_Dataset records_
BEGIN
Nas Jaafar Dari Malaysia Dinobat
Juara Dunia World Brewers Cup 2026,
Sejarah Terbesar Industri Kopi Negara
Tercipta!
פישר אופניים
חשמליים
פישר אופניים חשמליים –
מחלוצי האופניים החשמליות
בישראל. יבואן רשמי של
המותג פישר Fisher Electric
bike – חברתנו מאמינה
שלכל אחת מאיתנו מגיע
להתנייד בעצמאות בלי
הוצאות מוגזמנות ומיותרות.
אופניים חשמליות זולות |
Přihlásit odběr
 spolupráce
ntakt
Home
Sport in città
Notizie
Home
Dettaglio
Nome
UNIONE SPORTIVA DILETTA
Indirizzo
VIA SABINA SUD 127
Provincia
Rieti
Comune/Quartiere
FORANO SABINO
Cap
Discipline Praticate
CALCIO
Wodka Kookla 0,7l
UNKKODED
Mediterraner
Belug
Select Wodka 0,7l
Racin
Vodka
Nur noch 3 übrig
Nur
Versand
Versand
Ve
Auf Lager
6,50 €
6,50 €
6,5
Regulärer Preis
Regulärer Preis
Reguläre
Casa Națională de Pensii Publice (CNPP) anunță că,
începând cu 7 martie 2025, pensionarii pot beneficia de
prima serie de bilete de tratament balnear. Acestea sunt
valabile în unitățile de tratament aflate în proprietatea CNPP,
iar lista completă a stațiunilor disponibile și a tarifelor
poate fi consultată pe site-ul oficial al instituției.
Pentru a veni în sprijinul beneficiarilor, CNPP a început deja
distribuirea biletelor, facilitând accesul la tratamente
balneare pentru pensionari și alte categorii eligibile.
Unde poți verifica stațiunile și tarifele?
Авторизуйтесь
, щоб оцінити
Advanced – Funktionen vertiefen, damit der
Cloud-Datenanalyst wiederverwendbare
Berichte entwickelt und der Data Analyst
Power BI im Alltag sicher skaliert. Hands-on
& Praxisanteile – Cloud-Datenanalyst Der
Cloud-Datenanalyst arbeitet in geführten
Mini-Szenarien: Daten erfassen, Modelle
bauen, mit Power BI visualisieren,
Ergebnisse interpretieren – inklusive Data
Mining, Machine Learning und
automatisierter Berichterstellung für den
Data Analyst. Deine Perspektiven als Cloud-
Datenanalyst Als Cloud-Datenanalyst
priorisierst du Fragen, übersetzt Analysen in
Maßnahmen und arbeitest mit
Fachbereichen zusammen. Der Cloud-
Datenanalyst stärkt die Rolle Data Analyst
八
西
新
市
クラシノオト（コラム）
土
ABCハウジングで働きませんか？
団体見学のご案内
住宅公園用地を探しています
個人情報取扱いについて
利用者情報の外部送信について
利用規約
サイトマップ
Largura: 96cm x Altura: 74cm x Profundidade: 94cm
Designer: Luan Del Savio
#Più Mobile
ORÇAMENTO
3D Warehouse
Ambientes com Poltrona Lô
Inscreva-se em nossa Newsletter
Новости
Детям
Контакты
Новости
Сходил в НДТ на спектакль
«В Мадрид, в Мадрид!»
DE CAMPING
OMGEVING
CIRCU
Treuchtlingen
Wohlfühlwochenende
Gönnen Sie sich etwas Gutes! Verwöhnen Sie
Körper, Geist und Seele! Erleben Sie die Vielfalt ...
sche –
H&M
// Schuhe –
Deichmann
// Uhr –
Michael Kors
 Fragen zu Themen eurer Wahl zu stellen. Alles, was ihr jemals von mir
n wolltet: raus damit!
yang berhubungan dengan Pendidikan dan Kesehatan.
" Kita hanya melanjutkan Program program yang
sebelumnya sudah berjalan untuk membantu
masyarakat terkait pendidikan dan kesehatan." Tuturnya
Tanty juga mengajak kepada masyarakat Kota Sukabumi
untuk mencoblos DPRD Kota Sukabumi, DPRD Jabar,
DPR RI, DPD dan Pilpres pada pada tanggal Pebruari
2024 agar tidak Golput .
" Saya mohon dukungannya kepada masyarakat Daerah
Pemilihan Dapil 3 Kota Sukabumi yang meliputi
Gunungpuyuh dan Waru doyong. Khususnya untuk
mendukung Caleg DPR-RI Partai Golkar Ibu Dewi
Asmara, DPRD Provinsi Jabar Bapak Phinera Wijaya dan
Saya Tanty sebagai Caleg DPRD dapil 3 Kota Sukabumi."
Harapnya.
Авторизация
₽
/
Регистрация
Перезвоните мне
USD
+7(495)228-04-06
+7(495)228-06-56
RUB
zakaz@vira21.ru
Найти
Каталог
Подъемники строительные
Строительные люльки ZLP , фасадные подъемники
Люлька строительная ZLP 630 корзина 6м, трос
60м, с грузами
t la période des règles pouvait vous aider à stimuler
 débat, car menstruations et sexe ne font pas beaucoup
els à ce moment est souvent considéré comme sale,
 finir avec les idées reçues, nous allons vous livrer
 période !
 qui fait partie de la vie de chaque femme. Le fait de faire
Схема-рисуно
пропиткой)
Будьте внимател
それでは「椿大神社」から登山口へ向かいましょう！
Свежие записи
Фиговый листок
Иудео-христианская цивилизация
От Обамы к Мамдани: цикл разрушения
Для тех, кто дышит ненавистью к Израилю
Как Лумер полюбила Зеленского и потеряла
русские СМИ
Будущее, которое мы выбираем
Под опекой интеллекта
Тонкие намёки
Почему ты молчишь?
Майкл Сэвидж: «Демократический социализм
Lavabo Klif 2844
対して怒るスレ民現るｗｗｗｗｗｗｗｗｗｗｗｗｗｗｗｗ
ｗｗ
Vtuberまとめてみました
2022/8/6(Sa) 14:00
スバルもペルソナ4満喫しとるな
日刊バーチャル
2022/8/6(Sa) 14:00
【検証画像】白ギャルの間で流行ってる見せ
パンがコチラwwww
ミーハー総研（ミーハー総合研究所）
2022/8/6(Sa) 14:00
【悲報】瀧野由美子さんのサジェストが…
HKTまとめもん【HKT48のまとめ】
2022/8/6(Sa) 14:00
END
_Exercise description_
Word for word, copy out the records.

_Response to this exercise_
Nas Jaafar Dari Malaysia Dinobat
Juara Dunia World Brewers Cup 2026,
Sejarah Terbesar Industri Kopi Negara
Tercipta!
פישר אופניים
חשמליים
פישר אופניים חשמליים –
מחלוצי האופניים החשמליות
בישראל. יבואן רשמי של
המותג פישר Fisher Electric
bike – חברתנו מאמינה
שלכל אחת מאיתנו מגיע
להתנייד בעצמאות בלי
הוצאות מוגזמנות ומיותרות.
אופניים חשמליות זולות |
Přihlásit odběr
 spolupráce
ntakt
Home
Sport in città
Notizie
Home
Dettaglio
Nome
UNIONE SPORTIVA DILETTA
Indirizzo
VIA SABINA SUD 127
Provincia
Rieti
Comune/Quartiere
FORANO SABINO
Cap
Discipline Praticate
CALCIO
Wodka Kookla 0,7l
UNKKODED
Mediterraner
Belug
Select Wodka 0,7l
Racin
Vodka
Nur noch 3 übrig
Nur
Versand
Versand
Ve
Auf Lager
6,50 €
6,50 €
6,5
Regulärer Preis
Regulärer Preis
Reguläre
Casa Națională de Pensii Publice (CNPP) anunță că,
începând cu 7 martie 2025, pensionarii pot beneficia de
prima serie de bilete de tratament balnear. Acestea sunt
valabile în unitățile de tratament aflate în proprietatea CNPP,
iar lista completă a stațiunilor disponibile și a tarifelor
poate fi consultată pe site-ul oficial al instituției.
Pentru a veni în sprijinul beneficiarilor, CNPP a început deja
distribuirea biletelor, facilitând accesul la tratamente
balneare pentru pensionari și alte categorii eligibile.
Unde poți verifica stațiunile și tarifele?
Авторизуйтесь
, щоб оцінити
Advanced – Funktionen vertiefen, damit der
Cloud-Datenanalyst wiederverwendbare
Berichte entwickelt und der Data Analyst
Power BI im Alltag sicher skaliert. Hands-on
& Praxisanteile – Cloud-Datenanalyst Der
Cloud-Datenanalyst arbeitet in geführten
Mini-Szenarien: Daten erfassen, Modelle
bauen, mit Power BI visualisieren,
Ergebnisse interpretieren – inklusive Data
Mining, Machine Learning und
automatisierter Berichterstellung für den
Data Analyst. Deine Perspektiven als Cloud-
Datenanalyst Als Cloud-Datenanalyst
priorisierst du Fragen, übersetzt Analysen in
Maßnahmen und arbeitest mit
Fachbereichen zusammen. Der Cloud-
Datenanalyst stärkt die Rolle Data Analyst
八
西
新
市
クラシノオト（コラム）
土
ABCハウジングで働きませんか？
団体見学のご案内
住宅公園用地を探しています
個人情報取扱いについて
利用者情報の外部送信について
利用規約
サイトマップ
Largura: 96cm x Altura: 74cm x Profundidade: 94cm
Designer: Luan Del Savio
#Più Mobile
ORÇAMENTO
3D Warehouse
Ambientes com Poltrona Lô
Inscreva-se em nossa Newsletter
Новости
Детям
Контакты
Новости
Сходил в НДТ на спектакль
«В Мадрид, в Мадрид!»
DE CAMPING
OMGEVING
CIRCU
Treuchtlingen
Wohlfühlwochenende
Gönnen Sie sich etwas Gutes! Verwöhnen Sie
Körper, Geist und Seele! Erleben Sie die Vielfalt ...
sche –
H&M
// Schuhe –
Deichmann
// Uhr –
Michael Kors
 Fragen zu Themen eurer Wahl zu stellen. Alles, was ihr jemals von mir
n wolltet: raus damit!
yang berhubungan dengan Pendidikan dan Kesehatan.
" Kita hanya melanjutkan Program program yang
sebelumnya sudah berjalan untuk membantu
masyarakat terkait pendidikan dan kesehatan." Tuturnya
Tanty juga mengajak kepada masyarakat Kota Sukabumi
untuk mencoblos DPRD Kota Sukabumi, DPRD Jabar,
DPR RI, DPD dan Pilpres pada pada tanggal Pebruari
2024 agar tidak Golput .
" Saya mohon dukungannya kepada masyarakat Daerah
Pemilihan Dapil 3 Kota Sukabumi yang meliputi
Gunungpuyuh dan Waru doyong. Khususnya untuk
mendukung Caleg DPR-RI Partai Golkar Ibu Dewi
Asmara, DPRD Provinsi Jabar Bapak Phinera Wijaya dan
Saya Tanty sebagai Caleg DPRD dapil 3 Kota Sukabumi."
Harapnya.
Авторизация
₽
/
Регистрация
Перезвоните мне
USD
+7(495)228-04-06
+7(495)228-06-56
RUB
zakaz@vira21.ru
Найти
Каталог
Подъемники строительные
Строительные люльки ZLP , фасадные подъемники
Люлька строительная ZLP 630 корзина 6м, трос
60м, с грузами
t la période des règles pouvait vous aider à stimuler
 débat, car menstruations et sexe ne font pas beaucoup
els à ce moment est souvent considéré comme sale,
 finir avec les idées reçues, nous allons vous livrer
 période !
 qui fait partie de la vie de chaque femme. Le fait de faire
Схема-рисуно
пропиткой)
Будьте внимател
それでは「椿大神社」から登山口へ向かいましょう！
Свежие записи
Фиговый листок
Иудео-христианская цивилизация
От Обамы к Мамдани: цикл разрушения
Для тех, кто дышит ненавистью к Израилю
Как Лумер полюбила Зеленского и потеряла
русские СМИ
Будущее, которое мы выбираем
Под опекой интеллекта
Тонкие намёки
Почему ты молчишь?
Майкл Сэвидж: «Демократический социализм
Lavabo Klif 2844
対して怒るスレ民現るｗｗｗｗｗｗｗｗｗｗｗｗｗｗｗｗ
ｗｗ
Vtuberまとめてみました
2022/8/6(Sa) 14:00
スバルもペルソナ4満喫しとるな
日刊バーチャル
2022/8/6(Sa) 14:00
【検証画像】白ギャルの間で流行ってる見せ
パンがコチラwwww
ミーハー総研（ミーハー総合研究所）
2022/8/6(Sa) 14:00
【悲報】瀧野由美子さんのサジェストが…
HKTまとめもん【HKT48のまとめ】
2022/8/6(Sa) 14:00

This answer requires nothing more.